> [To do]
Reproduce, with no changes, the line that contains "text [150, 1026, 1090, 1384]" and all the lines that come after it in the records.

> [Data section]
################
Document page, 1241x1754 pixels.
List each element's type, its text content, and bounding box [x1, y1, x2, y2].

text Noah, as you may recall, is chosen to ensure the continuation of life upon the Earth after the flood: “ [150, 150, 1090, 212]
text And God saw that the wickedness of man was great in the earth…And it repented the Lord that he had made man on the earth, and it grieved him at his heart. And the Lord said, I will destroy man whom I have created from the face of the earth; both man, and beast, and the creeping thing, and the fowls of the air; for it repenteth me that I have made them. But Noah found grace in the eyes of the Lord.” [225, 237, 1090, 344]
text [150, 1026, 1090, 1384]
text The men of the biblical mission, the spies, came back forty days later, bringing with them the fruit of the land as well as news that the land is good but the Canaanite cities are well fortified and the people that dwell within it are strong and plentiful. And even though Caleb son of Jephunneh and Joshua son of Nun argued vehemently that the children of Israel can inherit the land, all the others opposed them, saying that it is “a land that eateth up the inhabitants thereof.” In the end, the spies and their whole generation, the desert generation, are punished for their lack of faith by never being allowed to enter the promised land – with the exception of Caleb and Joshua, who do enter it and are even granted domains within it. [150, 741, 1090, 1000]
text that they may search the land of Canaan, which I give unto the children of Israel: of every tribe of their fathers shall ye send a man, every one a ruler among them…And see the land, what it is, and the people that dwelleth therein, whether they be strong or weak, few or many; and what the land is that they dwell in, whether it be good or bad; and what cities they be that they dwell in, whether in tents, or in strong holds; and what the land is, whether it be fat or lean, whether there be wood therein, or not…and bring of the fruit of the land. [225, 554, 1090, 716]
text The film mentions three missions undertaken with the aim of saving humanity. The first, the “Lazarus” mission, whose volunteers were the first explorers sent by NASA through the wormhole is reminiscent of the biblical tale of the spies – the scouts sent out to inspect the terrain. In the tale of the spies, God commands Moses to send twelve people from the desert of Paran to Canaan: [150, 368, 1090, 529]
################
> [Exercise response]
text [150, 1026, 1090, 1384]
text The men of the biblical mission, the spies, came back forty days later, bringing with them the fruit of the land as well as news that the land is good but the Canaanite cities are well fortified and the people that dwell within it are strong and plentiful. And even though Caleb son of Jephunneh and Joshua son of Nun argued vehemently that the children of Israel can inherit the land, all the others opposed them, saying that it is “a land that eateth up the inhabitants thereof.” In the end, the spies and their whole generation, the desert generation, are punished for their lack of faith by never being allowed to enter the promised land – with the exception of Caleb and Joshua, who do enter it and are even granted domains within it. [150, 741, 1090, 1000]
text that they may search the land of Canaan, which I give unto the children of Israel: of every tribe of their fathers shall ye send a man, every one a ruler among them…And see the land, what it is, and the people that dwelleth therein, whether they be strong or weak, few or many; and what the land is that they dwell in, whether it be good or bad; and what cities they be that they dwell in, whether in tents, or in strong holds; and what the land is, whether it be fat or lean, whether there be wood therein, or not…and bring of the fruit of the land. [225, 554, 1090, 716]
text The film mentions three missions undertaken with the aim of saving humanity. The first, the “Lazarus” mission, whose volunteers were the first explorers sent by NASA through the wormhole is reminiscent of the biblical tale of the spies – the scouts sent out to inspect the terrain. In the tale of the spies, God commands Moses to send twelve people from the desert of Paran to Canaan: [150, 368, 1090, 529]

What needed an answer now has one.